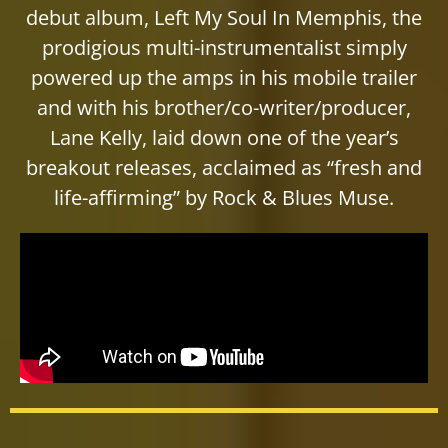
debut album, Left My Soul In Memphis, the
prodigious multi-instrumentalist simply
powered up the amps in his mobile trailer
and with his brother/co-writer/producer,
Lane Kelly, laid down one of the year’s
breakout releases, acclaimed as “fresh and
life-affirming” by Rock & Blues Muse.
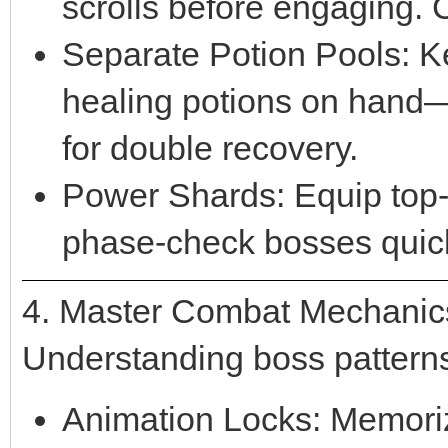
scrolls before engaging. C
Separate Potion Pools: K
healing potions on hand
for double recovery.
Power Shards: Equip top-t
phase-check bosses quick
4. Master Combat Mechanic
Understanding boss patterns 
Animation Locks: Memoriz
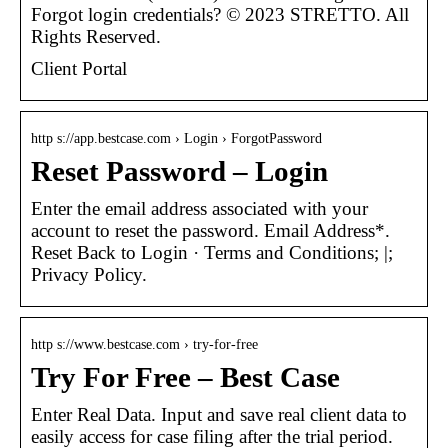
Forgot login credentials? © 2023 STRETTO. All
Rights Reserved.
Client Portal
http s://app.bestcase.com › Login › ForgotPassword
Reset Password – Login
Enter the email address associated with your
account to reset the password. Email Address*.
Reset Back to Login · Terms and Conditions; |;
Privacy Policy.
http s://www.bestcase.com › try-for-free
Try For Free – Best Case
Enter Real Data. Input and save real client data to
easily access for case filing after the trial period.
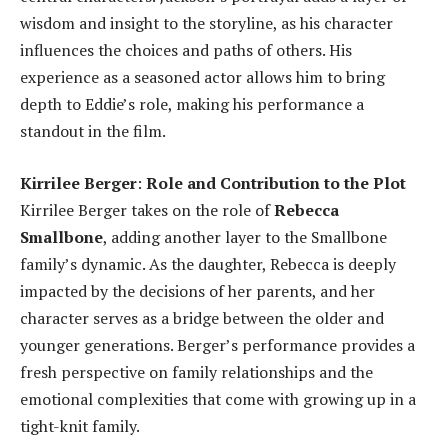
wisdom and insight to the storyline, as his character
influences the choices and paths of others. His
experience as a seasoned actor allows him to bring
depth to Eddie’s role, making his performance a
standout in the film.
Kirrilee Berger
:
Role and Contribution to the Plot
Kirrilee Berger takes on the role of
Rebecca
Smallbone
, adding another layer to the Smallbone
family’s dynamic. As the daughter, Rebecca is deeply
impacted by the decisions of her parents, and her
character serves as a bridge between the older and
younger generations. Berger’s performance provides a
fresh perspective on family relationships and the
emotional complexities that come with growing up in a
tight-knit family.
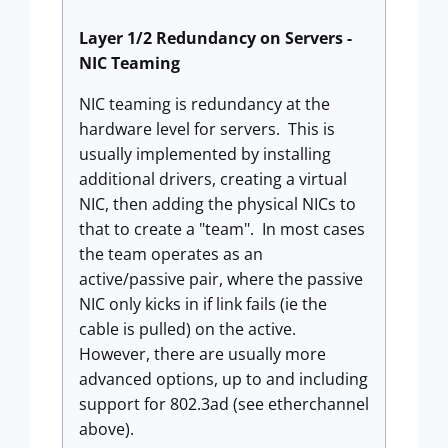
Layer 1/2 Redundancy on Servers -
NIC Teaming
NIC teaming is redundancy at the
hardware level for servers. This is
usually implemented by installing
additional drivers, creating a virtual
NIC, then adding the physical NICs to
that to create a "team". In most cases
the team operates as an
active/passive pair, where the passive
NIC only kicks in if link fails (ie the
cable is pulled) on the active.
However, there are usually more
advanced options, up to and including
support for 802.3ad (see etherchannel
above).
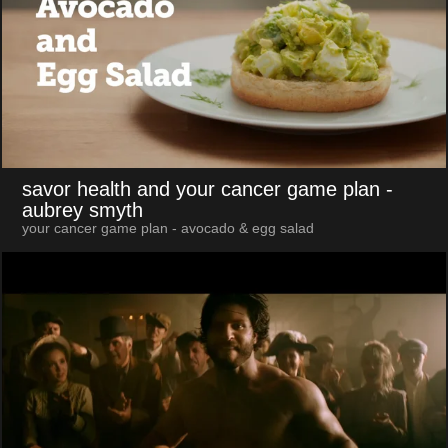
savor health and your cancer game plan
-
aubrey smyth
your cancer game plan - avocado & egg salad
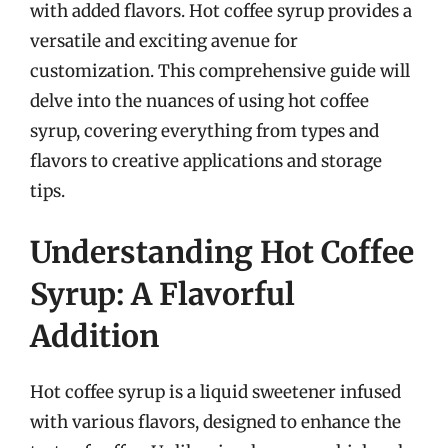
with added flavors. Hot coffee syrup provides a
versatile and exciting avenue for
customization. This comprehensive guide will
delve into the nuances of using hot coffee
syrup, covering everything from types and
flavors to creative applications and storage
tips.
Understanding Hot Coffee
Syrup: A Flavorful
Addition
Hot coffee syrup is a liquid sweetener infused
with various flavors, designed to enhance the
————————
Please write out the text from all of the data above word for word, leaving the pictures out of your answer.

■ Final answer
debut album, Left My Soul In Memphis, the
prodigious multi-instrumentalist simply
powered up the amps in his mobile trailer
and with his brother/co-writer/producer,
Lane Kelly, laid down one of the year’s
breakout releases, acclaimed as “fresh and
life-affirming” by Rock & Blues Muse.
scrolls before engaging. C
Separate Potion Pools: K
healing potions on hand
for double recovery.
Power Shards: Equip top-t
phase-check bosses quick
4. Master Combat Mechanic
Understanding boss patterns 
Animation Locks: Memoriz
Forgot login credentials? © 2023 STRETTO. All
Rights Reserved.
Client Portal
http s://app.bestcase.com › Login › ForgotPassword
Reset Password – Login
Enter the email address associated with your
account to reset the password. Email Address*.
Reset Back to Login · Terms and Conditions; |;
Privacy Policy.
http s://www.bestcase.com › try-for-free
Try For Free – Best Case
Enter Real Data. Input and save real client data to
easily access for case filing after the trial period.
wisdom and insight to the storyline, as his character
influences the choices and paths of others. His
experience as a seasoned actor allows him to bring
depth to Eddie’s role, making his performance a
standout in the film.
Kirrilee Berger
:
Role and Contribution to the Plot
Kirrilee Berger takes on the role of
Rebecca
Smallbone
, adding another layer to the Smallbone
family’s dynamic. As the daughter, Rebecca is deeply
impacted by the decisions of her parents, and her
character serves as a bridge between the older and
younger generations. Berger’s performance provides a
fresh perspective on family relationships and the
emotional complexities that come with growing up in a
tight-knit family.
Layer 1/2 Redundancy on Servers -
NIC Teaming
NIC teaming is redundancy at the
hardware level for servers. This is
usually implemented by installing
additional drivers, creating a virtual
NIC, then adding the physical NICs to
that to create a "team". In most cases
the team operates as an
active/passive pair, where the passive
NIC only kicks in if link fails (ie the
cable is pulled) on the active.
However, there are usually more
advanced options, up to and including
support for 802.3ad (see etherchannel
above).
savor health and your cancer game plan
-
aubrey smyth
your cancer game plan - avocado & egg salad
with added flavors. Hot coffee syrup provides a
versatile and exciting avenue for
customization. This comprehensive guide will
delve into the nuances of using hot coffee
syrup, covering everything from types and
flavors to creative applications and storage
tips.
Understanding Hot Coffee
Syrup: A Flavorful
Addition
Hot coffee syrup is a liquid sweetener infused
with various flavors, designed to enhance the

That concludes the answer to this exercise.